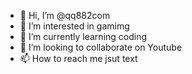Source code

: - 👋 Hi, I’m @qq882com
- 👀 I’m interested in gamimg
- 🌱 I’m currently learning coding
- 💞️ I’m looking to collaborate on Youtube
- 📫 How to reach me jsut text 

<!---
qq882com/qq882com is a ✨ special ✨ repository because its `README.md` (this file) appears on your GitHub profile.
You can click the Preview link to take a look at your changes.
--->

=-=-=

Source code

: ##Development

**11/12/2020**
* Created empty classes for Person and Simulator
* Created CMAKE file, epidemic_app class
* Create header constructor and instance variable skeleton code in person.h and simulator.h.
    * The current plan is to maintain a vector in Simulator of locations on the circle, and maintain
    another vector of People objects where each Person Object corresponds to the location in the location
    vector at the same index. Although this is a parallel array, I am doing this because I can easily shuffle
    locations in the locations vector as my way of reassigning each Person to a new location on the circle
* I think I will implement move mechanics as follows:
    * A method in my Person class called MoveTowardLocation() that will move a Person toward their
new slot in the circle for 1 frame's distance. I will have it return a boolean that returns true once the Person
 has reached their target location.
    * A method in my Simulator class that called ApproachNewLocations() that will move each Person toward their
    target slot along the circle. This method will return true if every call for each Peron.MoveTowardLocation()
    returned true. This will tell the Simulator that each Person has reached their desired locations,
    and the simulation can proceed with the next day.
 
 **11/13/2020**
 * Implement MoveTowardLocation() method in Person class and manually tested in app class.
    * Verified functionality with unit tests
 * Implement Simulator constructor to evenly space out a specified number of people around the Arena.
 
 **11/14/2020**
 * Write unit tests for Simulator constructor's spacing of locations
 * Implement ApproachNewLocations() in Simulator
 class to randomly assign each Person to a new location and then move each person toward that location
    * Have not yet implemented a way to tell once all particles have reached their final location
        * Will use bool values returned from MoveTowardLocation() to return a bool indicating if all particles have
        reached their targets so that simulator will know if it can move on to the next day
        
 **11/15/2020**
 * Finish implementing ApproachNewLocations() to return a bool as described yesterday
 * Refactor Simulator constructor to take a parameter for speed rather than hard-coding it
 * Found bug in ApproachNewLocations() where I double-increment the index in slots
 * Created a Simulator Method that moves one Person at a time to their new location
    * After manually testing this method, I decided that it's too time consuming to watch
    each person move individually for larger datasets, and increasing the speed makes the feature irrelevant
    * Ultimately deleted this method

=-=-=

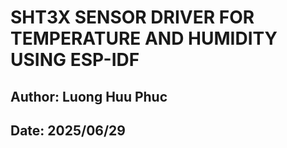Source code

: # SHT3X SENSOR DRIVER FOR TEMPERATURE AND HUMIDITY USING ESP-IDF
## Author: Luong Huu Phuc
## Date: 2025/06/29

=-=-=

- Exercise aim: Whenever a line of the material holds the word "reached", copy it out.

- Solution to the exercise:
 has reached their target location.
    returned true. This will tell the Simulator that each Person has reached their desired locations,
    * Have not yet implemented a way to tell once all particles have reached their final location
        reached their targets so that simulator will know if it can move on to the next day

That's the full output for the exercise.